Write out every one of the entries below character for character, leaving the pictures out of your answer.

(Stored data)
((

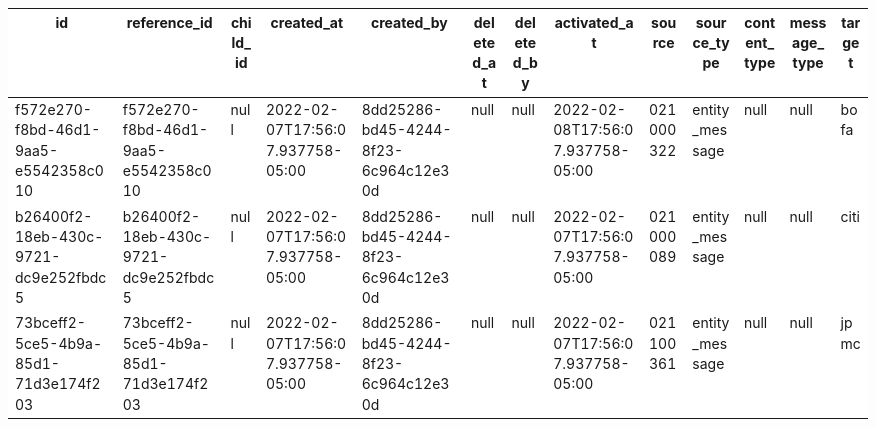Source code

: id | reference_id | child_id | created_at | created_by | deleted_at | deleted_by | activated_at | source | source_type | content_type | message_type | target
---|--------------|----------|------------|------------|------------|------------|--------------|--------|-------------|-------------|--------------|-------
f572e270-f8bd-46d1-9aa5-e5542358c010 | f572e270-f8bd-46d1-9aa5-e5542358c010 | null | 2022-02-07T17:56:07.937758-05:00 | 8dd25286-bd45-4244-8f23-6c964c12e30d | null | null | 2022-02-08T17:56:07.937758-05:00 | 021000322 | entity_message | null | null | bofa
b26400f2-18eb-430c-9721-dc9e252fbdc5 | b26400f2-18eb-430c-9721-dc9e252fbdc5 | null | 2022-02-07T17:56:07.937758-05:00 | 8dd25286-bd45-4244-8f23-6c964c12e30d | null | null | 2022-02-07T17:56:07.937758-05:00 | 021000089 | entity_message | null | null | citi
73bceff2-5ce5-4b9a-85d1-71d3e174f203 | 73bceff2-5ce5-4b9a-85d1-71d3e174f203 | null | 2022-02-07T17:56:07.937758-05:00 | 8dd25286-bd45-4244-8f23-6c964c12e30d | null | null | 2022-02-07T17:56:07.937758-05:00 | 021100361 | entity_message | null | null | jpmc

))

▶ Answer to this problem
Source code

: id | reference_id | child_id | created_at | created_by | deleted_at | deleted_by | activated_at | source | source_type | content_type | message_type | target
---|--------------|----------|------------|------------|------------|------------|--------------|--------|-------------|-------------|--------------|-------
f572e270-f8bd-46d1-9aa5-e5542358c010 | f572e270-f8bd-46d1-9aa5-e5542358c010 | null | 2022-02-07T17:56:07.937758-05:00 | 8dd25286-bd45-4244-8f23-6c964c12e30d | null | null | 2022-02-08T17:56:07.937758-05:00 | 021000322 | entity_message | null | null | bofa
b26400f2-18eb-430c-9721-dc9e252fbdc5 | b26400f2-18eb-430c-9721-dc9e252fbdc5 | null | 2022-02-07T17:56:07.937758-05:00 | 8dd25286-bd45-4244-8f23-6c964c12e30d | null | null | 2022-02-07T17:56:07.937758-05:00 | 021000089 | entity_message | null | null | citi
73bceff2-5ce5-4b9a-85d1-71d3e174f203 | 73bceff2-5ce5-4b9a-85d1-71d3e174f203 | null | 2022-02-07T17:56:07.937758-05:00 | 8dd25286-bd45-4244-8f23-6c964c12e30d | null | null | 2022-02-07T17:56:07.937758-05:00 | 021100361 | entity_message | null | null | jpmc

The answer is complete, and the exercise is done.